It's common for countries to have a national spirit — Russia has vodka; France, cognac; Korea, soju; Greece, ouzo — but many Latin and South American countries identify more strongly with a particular cocktail than with base ingredients.
There often tends to be some contention over who originally created a cocktail, and where. While Cuba's association with the mojito is only rarely disputed, and Brazil can claim the cachaça-based caipirinha as its own, there is a war between Peru and Chile over pisco.
I'll summarize as briefly as possible: Chile and Peru both claim to have invented pisco, a brandy made from regional grapes; both claim the most famous pisco-based cocktail, the pisco sour, as their own and have lobbied for exclusive rights to call it their national cocktail. Peruvian pisco is undiluted and produced in small batches, while Chilean pisco is diluted to bottle-strength and produced on a much larger scale.
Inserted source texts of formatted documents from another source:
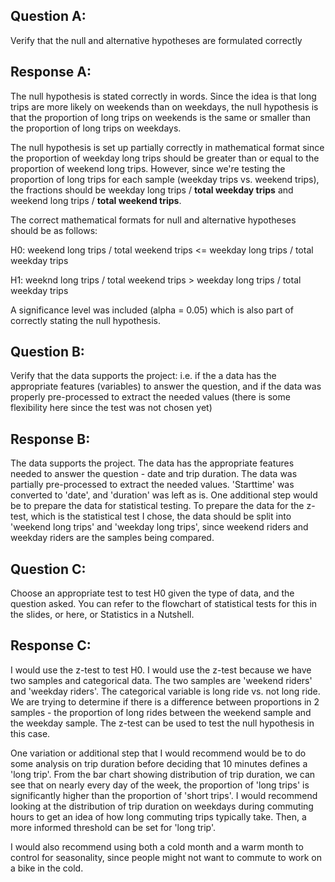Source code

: ## Question A: 
Verify that the null and alternative hypotheses are formulated correctly

## Response A: 
The null hypothesis is stated correctly in words. Since the idea is that long trips are more likely on weekends than on weekdays, the null hypothesis is that the proportion of long trips on weekends is the same or smaller than the proportion of long trips on weekdays. 

The null hypothesis is set up partially correctly in mathematical format since the proportion of weekday long trips should be greater than or equal to the proportion of weekend long trips. However, since we're testing the proportion of long trips for each sample (weekday trips vs. weekend trips), the fractions should be weekday long trips / **total weekday trips** and weekend long trips / **total weekend trips**. 

The correct mathematical formats for null and alternative hypotheses should be as follows: 

H0: weekend long trips / total weekend trips <= weekday long trips / total weekday trips

H1: weeknd long trips / total weekend trips > weekday long trips / total weekday trips 

A significance level was included (alpha = 0.05) which is also part of correctly stating the null hypothesis. 

## Question B: 
Verify that the data supports the project: i.e. if the a data has the appropriate features (variables) to answer the question, and if the data was properly pre-processed to extract the needed values (there is some flexibility here since the test was not chosen yet)

## Response B: 
The data supports the project. The data has the appropriate features needed to answer the question - date and trip duration. The data was partially pre-processed to extract the needed values. 'Starttime' was converted to 'date', and 'duration' was left as is. One additional step would be to prepare the data for statistical testing. To prepare the data for the z-test, which is the statistical test I chose, the data should be split into 'weekend long trips' and 'weekday long trips', since weekend riders and weekday riders are the samples being compared. 


## Question C:
Choose an appropriate test to test H0 given the type of data, and the question asked. You can refer to the flowchart of statistical tests for this in the slides, or here, or Statistics in a Nutshell.

## Response C: 
I would use the z-test to test H0. I would use the z-test because we have two samples and categorical data. The two samples are 'weekend riders' and 'weekday riders'. The categorical variable is long ride vs. not long ride. We are trying to determine if there is a difference between proportions in 2 samples - the proportion of long rides between the weekend sample and the weekday sample. The z-test can be used to test the null hypothesis in this case. 

One variation or additional step that I would recommend would be to do some analysis on trip duration before deciding that 10 minutes defines a 'long trip'. From the bar chart showing distribution of trip duration, we can see that on nearly every day of the week, the proportion of 'long trips' is significantly higher than the proportion of 'short trips'. I would recommend looking at the distribution of trip duration on weekdays during commuting hours to get an idea of how long commuting trips typically take. Then, a more informed threshold can be set for 'long trip'.

I would also recommend using both a cold month and a warm month to control for seasonality, since people might not want to commute to work on a bike in the cold.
As interesting as this whole pisco business is, it's even more interesting to find a bar that actually stocks it. That's where Mojito comes in. This South Tampa restaurant and lounge is connected to the Crowne Plaza Hotel, and it's one heck of a hotel bar. The focus here is on the national cocktails of various Latin and South American countries.
From the outside, Mojito is as fresh as the cocktail it's named after — white walls, frosted lime-green glass and a breezy lounge area. Inside, a sprawling lounge filled with young professionals wraps around a brushed-copper top horseshoe bar. Occasionally, live musicians perform; at other times, upbeat salsa music plays in the background.
Two versions of the pisco sour are on the menu here, one more traditional and one with an infusion of fruit. Unsurprisingly, Peru and Chile also disagree on the recipe — the main difference between the two is that Peruvians use lime juice, while Chileans use lemon juice. The rest is generally made up of pisco, a sweetener, and egg whites, with an optional addition of Angostura bitters on top.
I don't eat (or drink!) eggs, so I ordered mine without — a legitimate option, as Chilean pisco sours are often served without egg, and the original recipe didn't call for any to begin with. The Mojito version is closer to the Peruvian recipe, but it uses Capel Pisco, which comes from Chile, so perhaps it's the best of both worlds. The result is a very tart and refreshing drink, like a South American Tom Collins — just the kind of thing I want to be consuming in this weather.
Some truly creative signature drinks also grace the menu, many pulling from the bar's impressive selection of rums, tequilas and even mezcal. Many high-end and uncommon spirits are stocked here; the variety of rum alone makes Mojito worth a look.
But if you happen to order a pisco sour while you're there, try to do so diplomatically — nearby Peruvians or Chileans may be listening.